You’ve read about this place in Charles Darwin’s “The Origin of Species”. Apparently, when he studied the various species he received from Madeira he found the flora and fauna here as fascinating as that of the Galapagos.

Echium candicans (Pride of Madeira)
So where are you? You’re in the ancient Laurissilva Forest, declared in 1999 a UNESCO World Heritage Site. Once, Laurissilva forests covered much of southern Europe but glacial activity lowered temperatures and wiped the forests out. Now, remnants only survive on the Canary Islands, the Azores and Madeira Island. There are important areas in Tenerife, Gomera and La Palma but on Madeira the forest covers 21% of the island, 16,000 hectares and it’s a veritable paradise for its abundance of species.

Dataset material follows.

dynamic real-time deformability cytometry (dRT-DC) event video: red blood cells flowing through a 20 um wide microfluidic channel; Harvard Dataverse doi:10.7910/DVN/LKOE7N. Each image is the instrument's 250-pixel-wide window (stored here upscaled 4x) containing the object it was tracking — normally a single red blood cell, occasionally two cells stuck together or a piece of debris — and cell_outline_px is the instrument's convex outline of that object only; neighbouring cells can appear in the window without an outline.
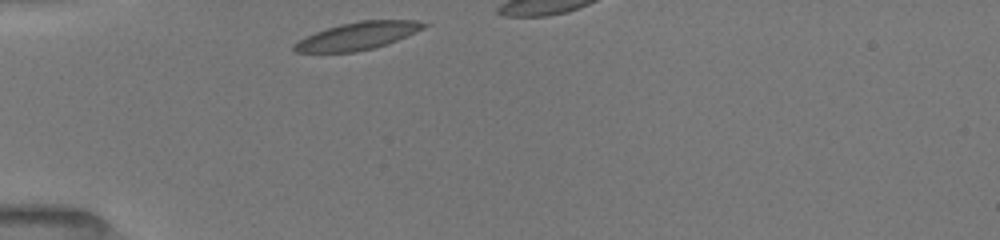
{"species": "common noctule bat (a hibernating species)", "species_latin": "Nyctalus noctula", "temperature_condition": "room temperature", "stored_images_in_passage": 9, "camera_frame_rate_fps": 3000, "um_per_image_px": 0.085, "animal": {"sex": "female", "body_mass_g": 19.5, "forearm_length_mm": 54.1}, "frame": {"image": 1, "passage_image": 1, "time_ms": 0.0, "image_size_px": [1000, 240], "cell_outline_px": [[432, 24], [424, 28], [396, 40], [372, 48], [356, 52], [296, 52], [292, 48], [292, 44], [316, 32], [340, 24], [360, 20], [416, 20]], "centroid_in_image_um": [30.42, 3.04], "position_along_channel_um": 54.6, "area_um2": 20.52}}
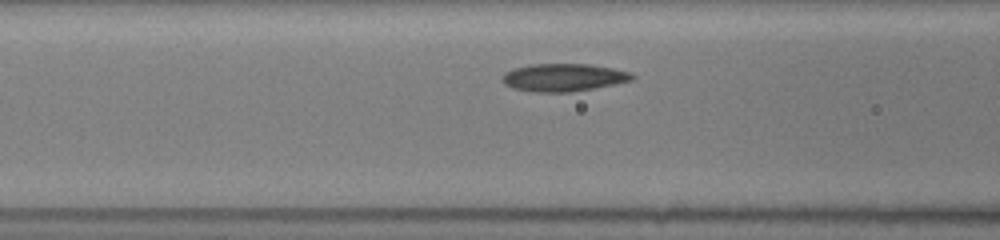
{"frame": {"image": 2, "passage_image": 7, "time_ms": 2.0, "image_size_px": [1000, 240], "cell_outline_px": [[636, 76], [632, 80], [572, 92], [532, 92], [512, 88], [504, 84], [500, 80], [500, 76], [504, 72], [512, 68], [532, 64], [588, 64], [612, 68], [632, 72]], "centroid_in_image_um": [47.83, 6.58], "position_along_channel_um": 118.8, "area_um2": 21.15}}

Yet, despite its beauty, the forest has its enemies and Man tops the list. Over the centuries we have constantly cut into the forest, taking the valuable hardwoods for export, for firewood, for building or for making furniture (excellent furniture, in fact). Non-indigenous species have been introduced, such as mimosas and eucalyptus, which are infiltrating and stifling the flora, and consequently, the fauna. The forest in the Azores, for example, was almost dissipated thanks to the Pittosporum undulatum (sweet pittosporum) and cryptomerias which grew like weeds and overpowered it. And as for the forest fires in Madeira, well…

So how does this unique forest repay us for our treatment of it? By capturing the much-needed moisture, absorbing it and channeling it to the streams and rivers, thus preventing flooding and providing the population with a much-needed water supply.

But do the Madeirenses (as the people of Madeira are called) appreciate just what a jewel they have on their island? They certainly do. After all, they say, Man is part of nature too and therefore we should be able to relate with the natural world.

Laurissilva Forest
Dr. Raimundo Quintal, Chairman of the Friends of the Ecological Park of Funchal Association (Associação dos Amigos do Parque Ecológico do Funchal) is just one of the people who firmly believes in this. He assured me that with properly trained forest guides, anyone can follow the specially formed trails and enjoy what is rightfully theirs without damaging it. It’s just a question of attitude, that’s all.

If you’re interested (as I am) in this natural phenomenon, take a look at the Park’s blog: . I know it’s in Portuguese but you’ll get an idea of how they’re trying to preserve Madeira’s nature just from the fantastic pictures.

My thanks to Dr. Quintal for his time and for allowing me to use his photographs on this page and for letting me to use this video: Documentary about the Flora on Madeira and the Azores

If this hasn’t convinced you to visit the Laurissilva in the hills, then by all means take the toboggan-ride. I just hope you won’t be inspecting too closely the remarkable scarlet flowers cascading over the wall at the third blind, slippery bend.